This post outlines my current research workflow. This has evolved over time, so only my most recent projects hold completely to it, though almost all my projects follow the general R package structure. Two main differences are visible in my earlier projects: I used to keep scripts in
demo before they became the more complete knitr markdown in
inst/examples. I previously relied on a custom package called socialR to post results from those scripts to flickr, and would then embed the results in my Wordpress notebook, linking back to the demo file in Github. Knitr has allowed me to keep those figures, code and text in the package repository. This keeps everything more centralized (to Github), and lets each of the examples be updated in a more natural way than the linear record in the lab notebook. (Images are still hosted on flickr to avoid committing the binary files, knitr handles this upload rather well.).
I’ve recently gotten better at always including
Roxygen documentation for packages. Since
knitr and markdown are recent developments for me, many older and even working manuscripts are still local in LaTeX. Being sensitive to the desires of collaborators means, that some projects are kept locally or hosted as private, secure repositories.
When I begin a new research project, I create a repository for that project in Github. Projects that build substantially on earlier work of mine may start as a
clone of one of my existing projects. New directions in an existing project will instead begin as a branch within that repository, that may merge or be split out.
Each repository is organized as an R package, with the basic directories
inst/doc/, and the metadata file
DESCRIPTION providing the R package metadata such as author and dependencies.
README.md files provide descriptions of the directories. The package is installable directly from R through Github. The R package structure nicely handles software dependencies, documentation, and metadata in a consistent and portable structure:
R/provides R functions representing commonly used analyses.
src/provides C source-code for any R functions that are too slow by themselves.
man/contains automatically generated documentation of these functions from the Roxygen documentation included in the function files.
data/contains small data files. Version management is not ideal for large data files. Instead, a README file contains metadata and links to data stored on a seperate webserver.

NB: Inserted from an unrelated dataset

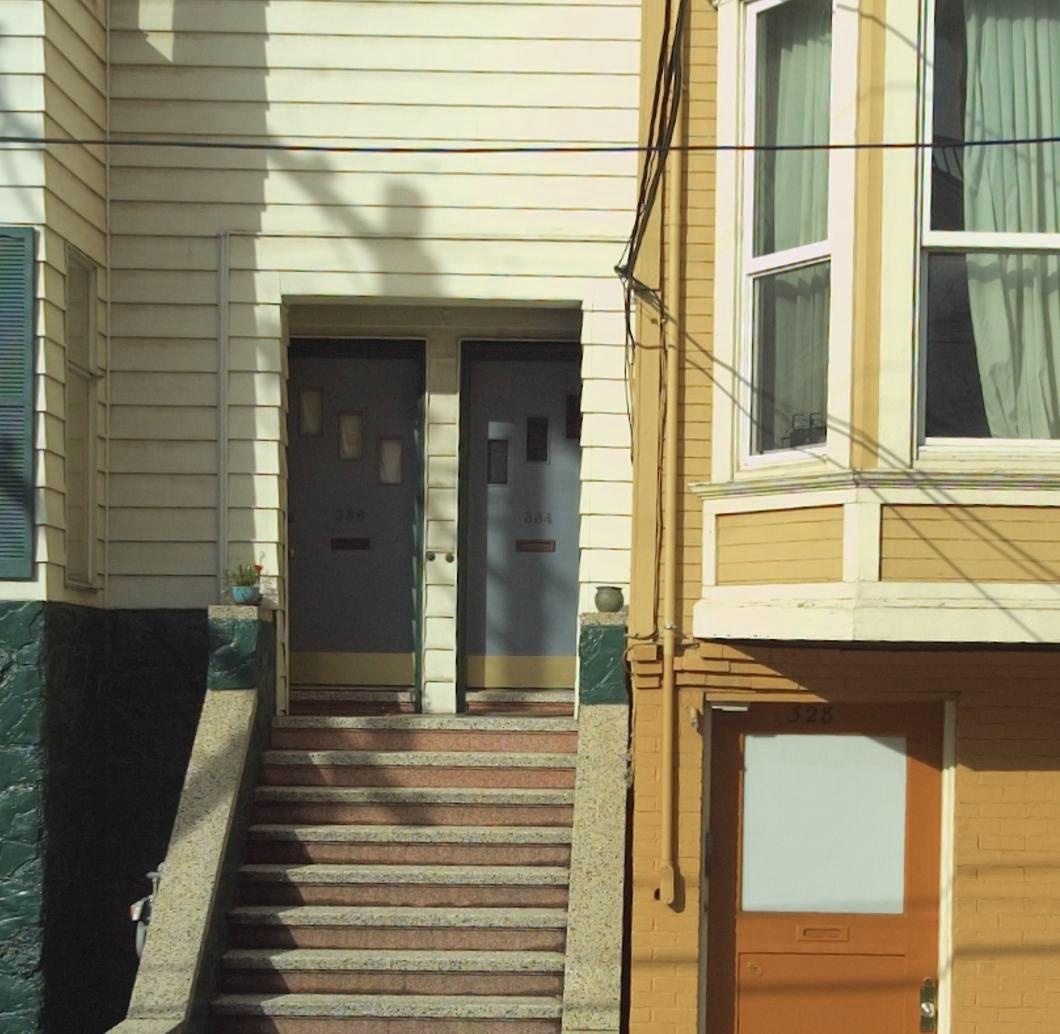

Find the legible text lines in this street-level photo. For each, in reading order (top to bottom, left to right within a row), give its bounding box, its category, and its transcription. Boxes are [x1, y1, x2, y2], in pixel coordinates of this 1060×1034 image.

[333, 507, 365, 521] StreetNumber: 385
[522, 509, 553, 526] StreetNumber: 334
[782, 705, 837, 725] StreetNumber: 328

The README file can be version managed within git and nicely displayed on Github.
inst/examples/contains each of my investigations. These are saved as knitr files, which allow me to mix markdown text describing what I am doing with each code block. Knitr runs this code and assembles the results in a markdown format that displays the code, images, and supporting text nicely together. Long blocks of code become abstracted as functions and move into the
Rdirectory, where they recieve formal documentation and can be more easily used in later examples.
- Sections from mature examples can be moved into
inst/doc/as another markdown file that will eventually become a publication associated with this work. The paper acts a Sweave-style dynamic document that still contains the code relevant to re-create the examples, though options can now hide that code from the final display. In addition to the markdown format for online viewing,
inst/doc/includes utilities from knitr and pandoc which handle citations and can convert this markdown file into a LaTeX or Word document for journal submission.
Github maintains and displays the version history of the workflow, making it easy to compare earlier versions of the manuscript, and track the history of the results to even before they reach the manuscript in
inst/examples/. Contributions of collaborators using Github are easily tracked and displayed as well. Github can provide version-stable links that will point to any element at a fixed point in the process, and dynamic links that always point to the most recent version (or even particular line of code in a version).
Github’s issues tracker provides a convenient platform to record, sort, and prioritize issues that need to be addressed and directions for future exploration. Issues can be submitted by anyone.
The R package structure provides a standardized and portable container for the project suitable for combining functions, scripts, documentation, and examples, and also handling software dependencies and versions.